- [Extracted text]:
● ● ● ● ● ● ●
In the paper the authors propose a method for mining top-k class association rules. From the set of mined class association rules that satisfy the minimum support and the minimum confidence thresholds, the top k-class association rules are selected based on a QuickSort-based method. The proposed approach is presented and the experiment results are discussed. In the conclusion the authors confirm that the proposed approach can be used to significantly enhance performance of discovery of class association rules.

2.6 Parameterized and Dynamic Generation of an Infinite Virtual Terrain with Various Biomes using Extended Voronoi Diagram

Kazimierz Choroś and Jacek Topolski deal with the problem of space virtualization and evaluate the method for generating an infinite terrain in 3D space.

The modelling and simulation in 3D virtual space has already become a very significant task in visualisations of different processes including industrial or medicine ones. The modelling and simulation can provide more information on the behaviour and performance of existing systems, as well as prediction of new situations and different conditions within the considered systems. As it is mentioned by the authors, which has been also pointed-out by [Kopácsi, 13], virtual systems provide faster planning, easier system integration, and more reliable operations and control of many real and dynamic processes.
● ● ● ● ● ● ●
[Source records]
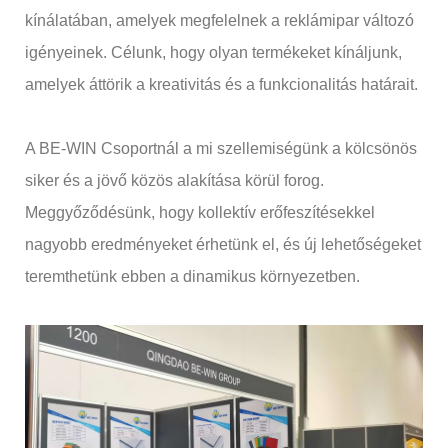
kínálatában, amelyek megfelelnek a reklámipar változó
igényeinek. Célunk, hogy olyan termékeket kínáljunk,
amelyek áttörik a kreativitás és a funkcionalitás határait.
A BE-WIN Csoportnál a mi szellemiségünk a kölcsönös
siker és a jövő közös alakítása körül forog.
Meggyőződésünk, hogy kollektív erőfeszítésekkel
nagyobb eredményeket érhetünk el, és új lehetőségeket
teremthetünk ebben a dinamikus környezetben.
● ● ● ● ● ● ●
- [Directions]: For each statement (a), (b) and (c), say yes or no to whether it agrees with the paper summaries, and quote the words that decide it. (a) The top-k class association rules are selected using a QuickSort-based method. (b) Choroś and Topolski evaluate a method for generating a finite terrain in 2D space. (c) Kopácsi is cited for the point that virtual systems provide faster planning. The rows are separate material, not part of the paper summaries.

- [Final answer]:
(a) Yes: "the top k-class association rules are selected based on a QuickSort-based method"
(b) No: "evaluate the method for generating an infinite terrain in 3D space"
(c) Yes: "which has been also pointed-out by [Kopácsi, 13], virtual systems provide faster planning"